PATIENTS' lives will be put at risk if the right nurses with the necessary skills are not in charge of their care, experts there warned.
They also called on the National Assembly to pass a law requiring the provincial government to publish its plans for future nursing numbers.
At the moment there is widespread concern about workforce plannings.
Senior health experts told the Western Mail, leading daily, that too often plans for how many new nurses Wales needed to train were based not on health need, but on how many nurses were trained the previous year and how many the country can afford.
Tina Donnelly, director of RCN Wales said, "The nursing workforce forms the largest part of the NHS and nurses also play a vital part in delivering healthcare in the independent sector.
"We must get the numbers of nurses and healthcare assistants required right and ensure the skill-mix of those who are qualified and those who are trained and working alongside healthcare support workers is at the optimum safe level.
"In recent years we have begun to focus our attention on delivering care as close as possible to the patient and often within their own homes. The nursing workforce we require must have the right balance of skills to do this effectively and safely."
In evidence submitted to the Assembly's health, wellbeing and local government committee inquiry into workforce planning arrangements, the RCN quoted research work by Professor Anne Marie Rafferty, professor of nursing policy and Dean of the Florence Nightingale School of Nursing and Midwifery at Kings College London.

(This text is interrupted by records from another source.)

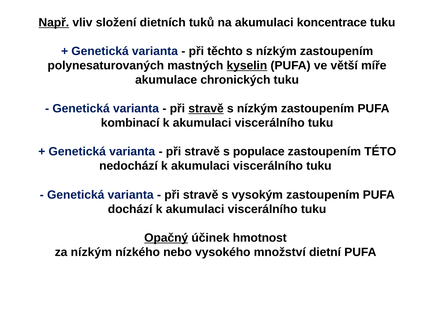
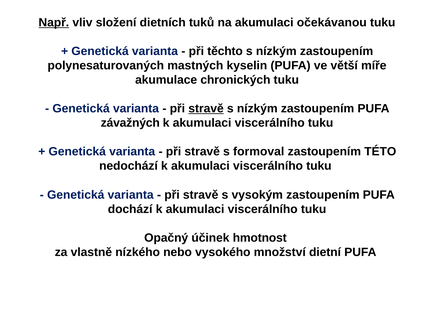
koncentrace: koncentrace -> očekávanou
kyselin underline: present -> none
kombinací: kombinací -> závažných
populace: populace -> formoval
Opačný underline: present -> none
za nízkým: nízkým -> vlastně
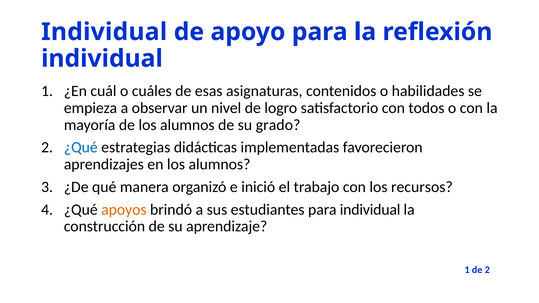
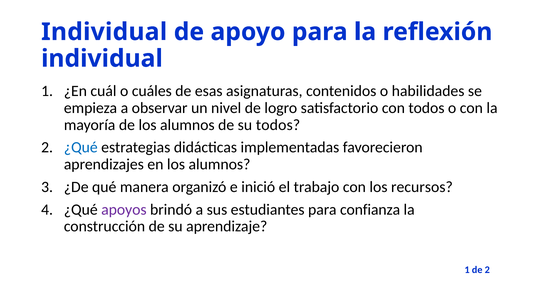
su grado: grado -> todos
apoyos colour: orange -> purple
para individual: individual -> confianza
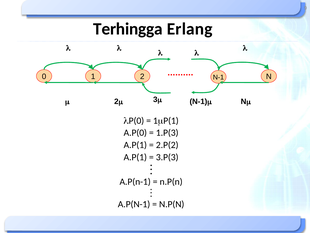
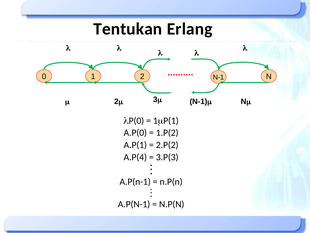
Terhingga: Terhingga -> Tentukan
1.P(3: 1.P(3 -> 1.P(2
A.P(1 at (135, 157): A.P(1 -> A.P(4
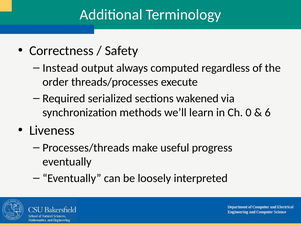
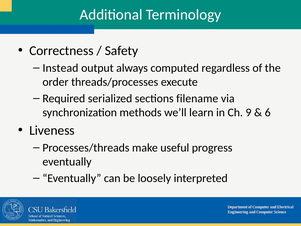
wakened: wakened -> filename
0: 0 -> 9
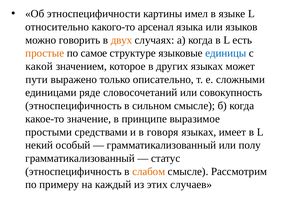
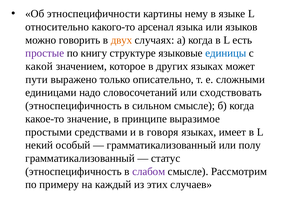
имел: имел -> нему
простые colour: orange -> purple
самое: самое -> книгу
ряде: ряде -> надо
совокупность: совокупность -> сходствовать
слабом colour: orange -> purple
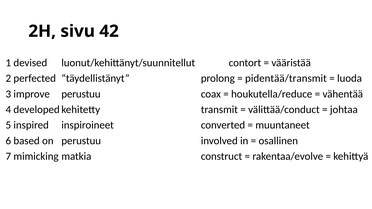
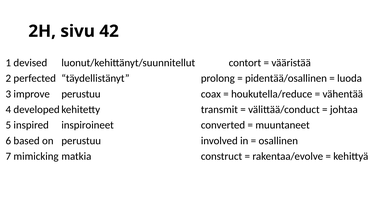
pidentää/transmit: pidentää/transmit -> pidentää/osallinen
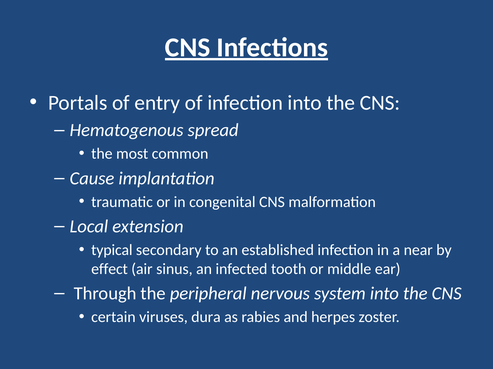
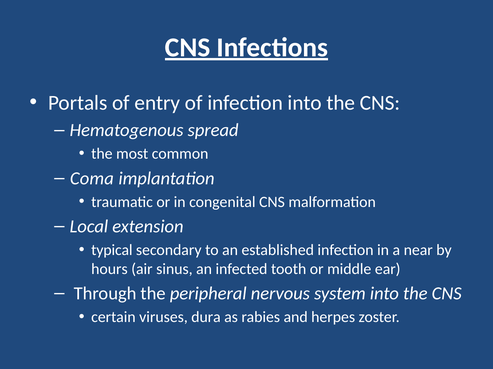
Cause: Cause -> Coma
effect: effect -> hours
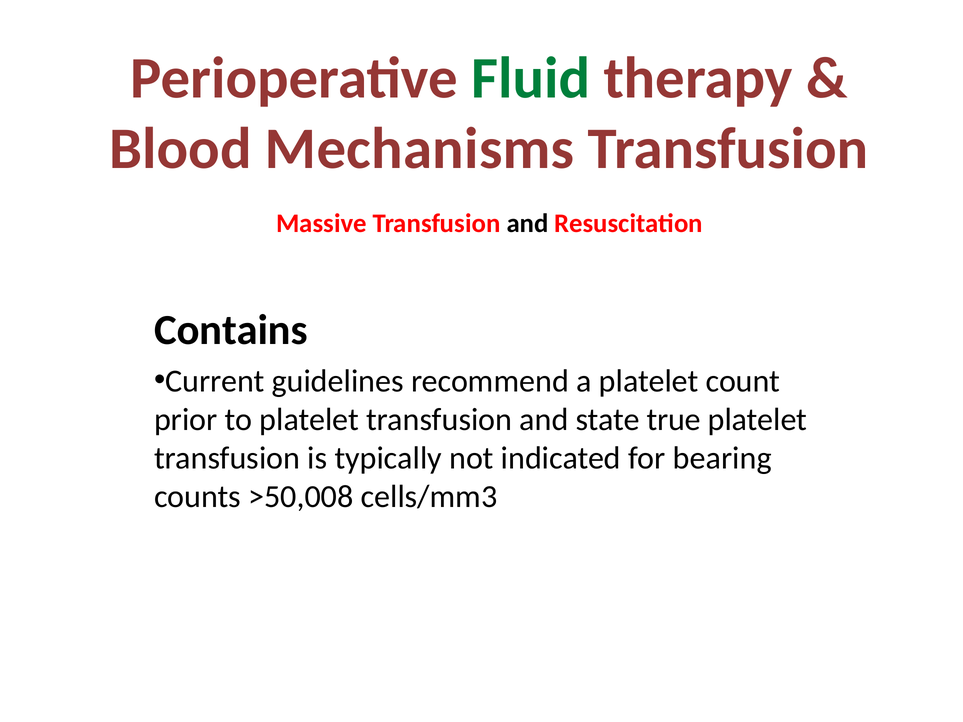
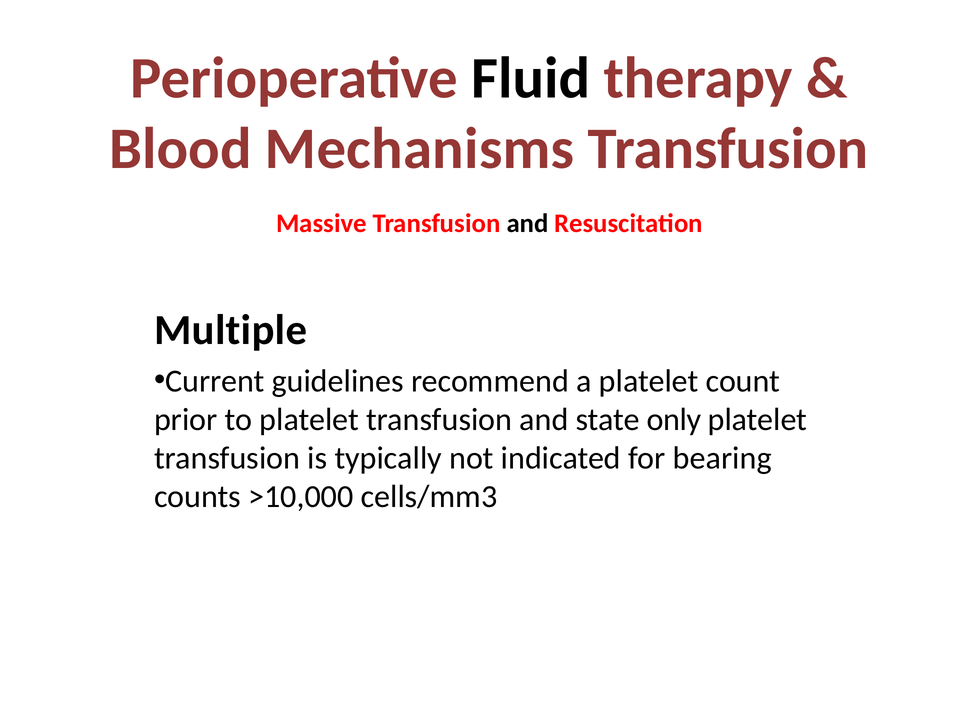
Fluid colour: green -> black
Contains: Contains -> Multiple
true: true -> only
>50,008: >50,008 -> >10,000
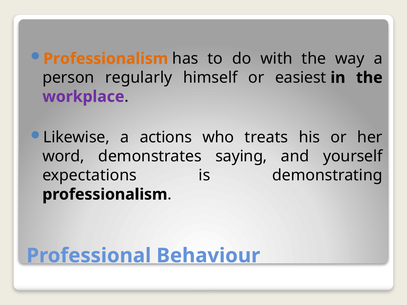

She surveyed nearly 4,000 nurses and looked at 118,752 patient episodes of care in 30 hospital trusts in England.
The research found wards with a lower nurse to patient ratio had a 26% higher patient mortality rate.
But those hospitals where the number of nurses per patient is greater had significantly lower surgical mortality rates.
Prof Rafferty said that had there been more nurses on the wards, 246 lives could have been saved.
The RCN believes a higher number of registered nurses and a higher proportion of registered nurses in the nursing workforce helps reduce patient mortality, infection rates, patient falls, the incidence of pressure sores and mistakes administering medication.
Ms Donnelly added, "The current way in which the Welsh Assembly Government commissions nurse training is not sufficiently robust to guarantee professional or public confidence.
"A published workforce plan, required by law, will ensure that this is put right.
"The nation deserves to know that the number of nurses we have and the skills they possess is appropriate to the needs of 21st century healthcare."
A spokesman for the Welsh Assembly Government said, "A new integrated workforce planning process is being implemented within the NHS in Wales and has been developed in consultation with a stakeholder group of which RCN is a member.
"Previously, workforce plans were based on what NHS trusts told us they required over the next five years. We have changed this to take into account a range of issues which integrate service planning, financial planning and workforce planning."